* [Saved data entries]
=-=-=-=-=

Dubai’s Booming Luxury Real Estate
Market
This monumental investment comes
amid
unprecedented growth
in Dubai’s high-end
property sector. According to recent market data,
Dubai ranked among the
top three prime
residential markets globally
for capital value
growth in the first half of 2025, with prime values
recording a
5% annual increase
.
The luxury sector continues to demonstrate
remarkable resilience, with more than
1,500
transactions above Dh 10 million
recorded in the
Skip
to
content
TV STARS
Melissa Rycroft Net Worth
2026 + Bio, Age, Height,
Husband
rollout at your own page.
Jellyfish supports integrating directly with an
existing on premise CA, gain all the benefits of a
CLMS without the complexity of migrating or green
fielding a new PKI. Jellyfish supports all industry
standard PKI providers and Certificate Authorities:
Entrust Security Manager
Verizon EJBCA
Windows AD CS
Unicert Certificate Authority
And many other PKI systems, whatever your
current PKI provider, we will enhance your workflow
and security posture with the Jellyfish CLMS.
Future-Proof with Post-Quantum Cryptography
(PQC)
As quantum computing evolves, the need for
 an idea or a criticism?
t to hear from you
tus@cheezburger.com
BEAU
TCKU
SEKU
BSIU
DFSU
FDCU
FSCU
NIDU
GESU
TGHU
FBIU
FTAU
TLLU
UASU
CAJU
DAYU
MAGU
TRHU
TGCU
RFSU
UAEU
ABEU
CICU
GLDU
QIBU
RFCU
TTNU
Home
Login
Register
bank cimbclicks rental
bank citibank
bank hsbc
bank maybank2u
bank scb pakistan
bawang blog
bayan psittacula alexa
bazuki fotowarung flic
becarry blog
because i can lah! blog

=-=-=-=-=

* [TASK DIRECTIONS]
Where in the records does the string "sector" appear? Copy every line that has it.

* [RESPONSE TO THE TASK]
property sector. According to recent market data,
The luxury sector continues to demonstrate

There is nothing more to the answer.